Задание 1 →
Выпишите из записей все строки, где есть слово «kern».

─── Текст ───

В статье рассматривается влияние языка на мышление через призму гипотезы лингвистической относительности. Важным является актуализация вопросов границ этого влияния: в каких случаях язык влияет на мышление и культуру, а в каких — мышление и культура влияют на язык. Представленные языковые примеры подтверждают существование языковых представлений о действительности в процессе формирования картины мира в разных культурах.
Ключевые слова: гипотеза лингвистической относительности, релятивистская и универсалистская концепция, мышление, язык, картина мира.
The article examines the influence of language on thinking through the prism of the hypothesis of linguistic relativity. It is important to update the issues of the boundaries of this influence; in what cases does language influence thinking and culture, and in what cases does thinking and culture influence language. The presented language examples confirm the existence of linguistic ideas about reality in the process of forming a picture of the world in different cultures.
Keywords: hypothesis of linguistic relativity, relativistic and universalistic concept, thinking, language, picture of the world.
Рассмотрение проблемы взаимодействия мышления и языка имеет важное значение, прежде всего, для определения степени влияния языка на наше восприятие действительности и на формирование языковой картины мира. Эксплицитно проблема получила свое отражение в известной гипотезе лингвистической относительности Сепира-Уорфа.

─── Записи ───

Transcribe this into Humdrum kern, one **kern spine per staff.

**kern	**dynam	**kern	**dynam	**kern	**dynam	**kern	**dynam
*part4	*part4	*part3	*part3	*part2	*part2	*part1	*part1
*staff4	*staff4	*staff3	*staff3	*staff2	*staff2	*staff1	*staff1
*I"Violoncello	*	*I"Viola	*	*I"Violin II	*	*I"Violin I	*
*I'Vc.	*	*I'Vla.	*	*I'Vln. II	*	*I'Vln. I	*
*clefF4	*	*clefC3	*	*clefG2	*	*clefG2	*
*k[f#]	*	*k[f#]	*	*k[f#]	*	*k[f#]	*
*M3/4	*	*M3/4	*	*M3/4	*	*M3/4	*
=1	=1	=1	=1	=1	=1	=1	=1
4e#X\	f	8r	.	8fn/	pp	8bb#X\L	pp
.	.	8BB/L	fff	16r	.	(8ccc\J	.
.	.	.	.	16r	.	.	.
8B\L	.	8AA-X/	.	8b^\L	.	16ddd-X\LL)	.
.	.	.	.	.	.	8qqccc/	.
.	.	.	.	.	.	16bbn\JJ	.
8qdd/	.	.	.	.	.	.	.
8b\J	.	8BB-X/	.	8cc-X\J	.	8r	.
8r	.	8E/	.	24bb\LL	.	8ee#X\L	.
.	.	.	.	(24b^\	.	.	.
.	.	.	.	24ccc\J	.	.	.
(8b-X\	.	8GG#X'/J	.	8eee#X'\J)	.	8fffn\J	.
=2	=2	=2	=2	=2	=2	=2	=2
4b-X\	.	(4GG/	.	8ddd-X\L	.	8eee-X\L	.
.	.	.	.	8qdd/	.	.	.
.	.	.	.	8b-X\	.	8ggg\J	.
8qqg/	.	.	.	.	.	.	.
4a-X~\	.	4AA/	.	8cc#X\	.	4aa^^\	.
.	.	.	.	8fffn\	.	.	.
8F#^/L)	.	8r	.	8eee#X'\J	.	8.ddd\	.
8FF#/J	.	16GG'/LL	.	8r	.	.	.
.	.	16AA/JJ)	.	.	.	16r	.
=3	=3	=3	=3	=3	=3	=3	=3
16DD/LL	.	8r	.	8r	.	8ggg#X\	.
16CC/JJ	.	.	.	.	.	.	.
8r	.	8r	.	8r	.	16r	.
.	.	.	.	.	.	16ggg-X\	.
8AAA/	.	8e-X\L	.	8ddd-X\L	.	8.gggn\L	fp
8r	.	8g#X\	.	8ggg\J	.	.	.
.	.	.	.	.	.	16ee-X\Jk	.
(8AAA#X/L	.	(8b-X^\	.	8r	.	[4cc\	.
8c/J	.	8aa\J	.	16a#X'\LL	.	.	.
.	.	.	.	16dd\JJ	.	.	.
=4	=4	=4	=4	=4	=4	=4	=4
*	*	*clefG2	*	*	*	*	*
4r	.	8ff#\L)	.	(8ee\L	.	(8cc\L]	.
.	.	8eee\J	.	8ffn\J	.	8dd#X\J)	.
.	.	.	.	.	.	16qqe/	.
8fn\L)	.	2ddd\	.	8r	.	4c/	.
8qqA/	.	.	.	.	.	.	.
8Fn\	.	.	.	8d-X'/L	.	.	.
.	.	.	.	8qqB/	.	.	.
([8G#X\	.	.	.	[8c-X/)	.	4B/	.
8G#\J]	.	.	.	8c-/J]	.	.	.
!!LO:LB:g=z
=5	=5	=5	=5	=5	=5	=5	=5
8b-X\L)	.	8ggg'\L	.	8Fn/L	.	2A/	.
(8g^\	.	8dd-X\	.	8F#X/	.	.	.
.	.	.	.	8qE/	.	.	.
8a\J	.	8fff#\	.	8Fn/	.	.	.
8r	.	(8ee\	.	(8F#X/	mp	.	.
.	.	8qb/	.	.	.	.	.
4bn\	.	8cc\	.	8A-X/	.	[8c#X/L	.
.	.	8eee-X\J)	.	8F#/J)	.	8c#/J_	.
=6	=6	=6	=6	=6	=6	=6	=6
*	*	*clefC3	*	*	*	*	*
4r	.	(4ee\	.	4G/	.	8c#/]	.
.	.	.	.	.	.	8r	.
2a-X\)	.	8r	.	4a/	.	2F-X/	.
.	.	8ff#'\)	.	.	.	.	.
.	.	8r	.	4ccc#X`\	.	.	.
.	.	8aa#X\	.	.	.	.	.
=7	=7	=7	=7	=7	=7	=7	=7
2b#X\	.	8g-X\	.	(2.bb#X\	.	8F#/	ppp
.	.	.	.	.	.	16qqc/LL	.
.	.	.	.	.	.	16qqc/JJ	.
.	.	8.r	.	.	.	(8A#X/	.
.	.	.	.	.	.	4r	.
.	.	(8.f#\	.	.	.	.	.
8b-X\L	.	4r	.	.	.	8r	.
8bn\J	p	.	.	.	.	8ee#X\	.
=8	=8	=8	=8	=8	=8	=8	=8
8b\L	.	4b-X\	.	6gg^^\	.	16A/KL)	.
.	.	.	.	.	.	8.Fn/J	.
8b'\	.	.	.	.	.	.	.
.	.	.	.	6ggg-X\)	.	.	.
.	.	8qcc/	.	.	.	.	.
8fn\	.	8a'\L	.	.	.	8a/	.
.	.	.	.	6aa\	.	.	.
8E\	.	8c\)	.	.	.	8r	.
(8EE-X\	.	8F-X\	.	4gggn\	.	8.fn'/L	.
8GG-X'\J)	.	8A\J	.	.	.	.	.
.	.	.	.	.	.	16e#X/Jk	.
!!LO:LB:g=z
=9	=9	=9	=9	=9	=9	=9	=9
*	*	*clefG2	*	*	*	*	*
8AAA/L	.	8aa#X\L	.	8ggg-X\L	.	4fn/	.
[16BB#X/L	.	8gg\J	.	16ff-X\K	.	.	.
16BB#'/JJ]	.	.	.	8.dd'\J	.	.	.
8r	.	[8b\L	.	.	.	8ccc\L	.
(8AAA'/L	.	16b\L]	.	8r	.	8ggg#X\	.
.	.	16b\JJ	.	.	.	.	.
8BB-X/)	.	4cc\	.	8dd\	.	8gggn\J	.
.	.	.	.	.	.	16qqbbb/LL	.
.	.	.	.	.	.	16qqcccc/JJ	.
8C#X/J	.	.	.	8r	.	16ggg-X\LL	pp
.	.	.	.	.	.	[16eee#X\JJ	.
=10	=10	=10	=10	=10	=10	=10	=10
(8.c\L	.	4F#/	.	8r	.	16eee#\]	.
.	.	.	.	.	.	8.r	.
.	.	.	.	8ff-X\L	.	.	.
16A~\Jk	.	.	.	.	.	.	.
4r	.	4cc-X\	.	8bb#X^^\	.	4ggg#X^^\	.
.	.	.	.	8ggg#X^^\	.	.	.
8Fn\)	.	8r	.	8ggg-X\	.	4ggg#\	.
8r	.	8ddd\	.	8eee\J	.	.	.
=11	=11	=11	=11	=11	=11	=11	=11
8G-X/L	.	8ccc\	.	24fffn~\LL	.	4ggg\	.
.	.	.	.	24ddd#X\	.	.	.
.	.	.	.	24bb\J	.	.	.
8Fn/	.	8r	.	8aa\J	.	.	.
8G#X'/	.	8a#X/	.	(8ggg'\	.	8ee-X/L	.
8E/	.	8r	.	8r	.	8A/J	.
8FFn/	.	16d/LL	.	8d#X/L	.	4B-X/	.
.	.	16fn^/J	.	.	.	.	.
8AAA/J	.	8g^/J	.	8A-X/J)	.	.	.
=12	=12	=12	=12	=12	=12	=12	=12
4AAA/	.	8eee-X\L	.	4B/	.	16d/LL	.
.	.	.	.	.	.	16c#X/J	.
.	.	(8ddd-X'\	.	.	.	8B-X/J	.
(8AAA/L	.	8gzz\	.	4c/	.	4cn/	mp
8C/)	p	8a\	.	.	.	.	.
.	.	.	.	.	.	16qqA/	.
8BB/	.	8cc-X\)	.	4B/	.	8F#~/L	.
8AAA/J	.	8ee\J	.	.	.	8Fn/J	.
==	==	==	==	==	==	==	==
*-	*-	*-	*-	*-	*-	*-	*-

───

Задание 2 →
Приведите целиком, слово в слово, текст выше о влиянии языка на мышление.

Правильный ответ 1 →
Transcribe this into Humdrum kern, one **kern spine per staff.
**kern	**dynam	**kern	**dynam	**kern	**dynam	**kern	**dynam

Правильный ответ 2 →
В статье рассматривается влияние языка на мышление через призму гипотезы лингвистической относительности. Важным является актуализация вопросов границ этого влияния: в каких случаях язык влияет на мышление и культуру, а в каких — мышление и культура влияют на язык. Представленные языковые примеры подтверждают существование языковых представлений о действительности в процессе формирования картины мира в разных культурах.
Ключевые слова: гипотеза лингвистической относительности, релятивистская и универсалистская концепция, мышление, язык, картина мира.
The article examines the influence of language on thinking through the prism of the hypothesis of linguistic relativity. It is important to update the issues of the boundaries of this influence; in what cases does language influence thinking and culture, and in what cases does thinking and culture influence language. The presented language examples confirm the existence of linguistic ideas about reality in the process of forming a picture of the world in different cultures.
Keywords: hypothesis of linguistic relativity, relativistic and universalistic concept, thinking, language, picture of the world.
Рассмотрение проблемы взаимодействия мышления и языка имеет важное значение, прежде всего, для определения степени влияния языка на наше восприятие действительности и на формирование языковой картины мира. Эксплицитно проблема получила свое отражение в известной гипотезе лингвистической относительности Сепира-Уорфа.